Dataset entries:
----

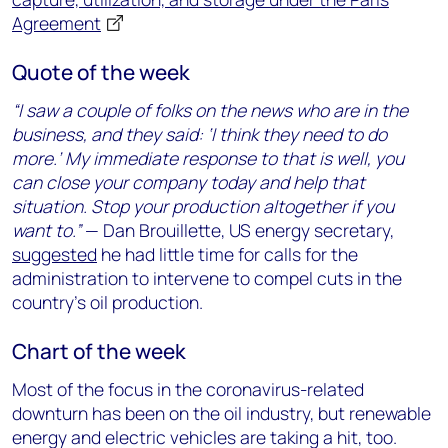
Agreement
Quote of the week
“I saw a couple of folks on the news who are in the
business, and they said: ‘I think they need to do
more.’ My immediate response to that is well, you
can close your company today and help that
situation. Stop your production altogether if you
want to.”
— Dan Brouillette, US energy secretary,
suggested
he had little time for calls for the
administration to intervene to compel cuts in the
country’s oil production.
Chart of the week
Most of the focus in the coronavirus-related
downturn has been on the oil industry, but renewable
energy and electric vehicles are taking a hit, too.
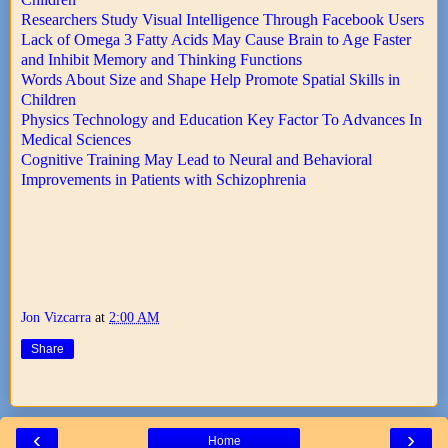
Researchers Study Visual Intelligence Through Facebook Users
Lack of Omega 3 Fatty Acids May Cause Brain to Age Faster
and Inhibit Memory and Thinking Functions
Words About Size and Shape Help Promote Spatial Skills in
Children
Physics Technology and Education Key Factor To Advances In
Medical Sciences
Cognitive Training May Lead to Neural and Behavioral
Improvements in Patients with Schizophrenia
Jon Vizcarra
at
2:00 AM
Share
‹
›
Home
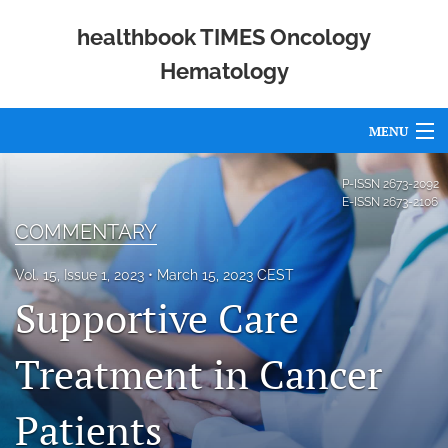
healthbook TIMES Oncology
Hematology
MENU
Articles
P-ISSN
2673-2092
E-ISSN
2673-2106
For Authors
COMMENTARY
Editorial Board
Vol. 15, Issue 1, 2023
March 15, 2023 CEST
Supportive Care
About
Issues
Treatment in Cancer
Publishing Policies
Patients
Open Access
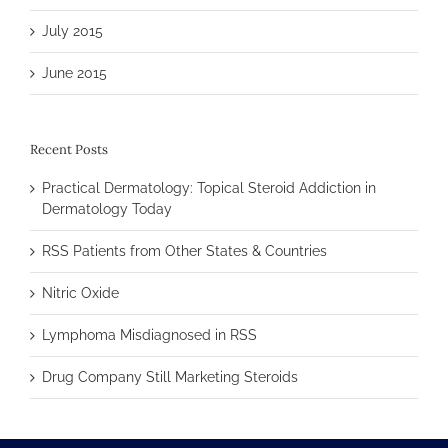
July 2015
June 2015
Recent Posts
Practical Dermatology: Topical Steroid Addiction in
Dermatology Today
RSS Patients from Other States & Countries
Nitric Oxide
Lymphoma Misdiagnosed in RSS
Drug Company Still Marketing Steroids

----

■ PROBLEM TO SOLVE
Would you restate, exactly and with no pictures, the lines of the entries above from the one containing "more.’ My immediate" through the one containing "Researchers Study Visual"?

■ EXERCISE SOLUTION
more.’ My immediate response to that is well, you
can close your company today and help that
situation. Stop your production altogether if you
want to.”
— Dan Brouillette, US energy secretary,
suggested
he had little time for calls for the
administration to intervene to compel cuts in the
country’s oil production.
Chart of the week
Most of the focus in the coronavirus-related
downturn has been on the oil industry, but renewable
energy and electric vehicles are taking a hit, too.
Researchers Study Visual Intelligence Through Facebook Users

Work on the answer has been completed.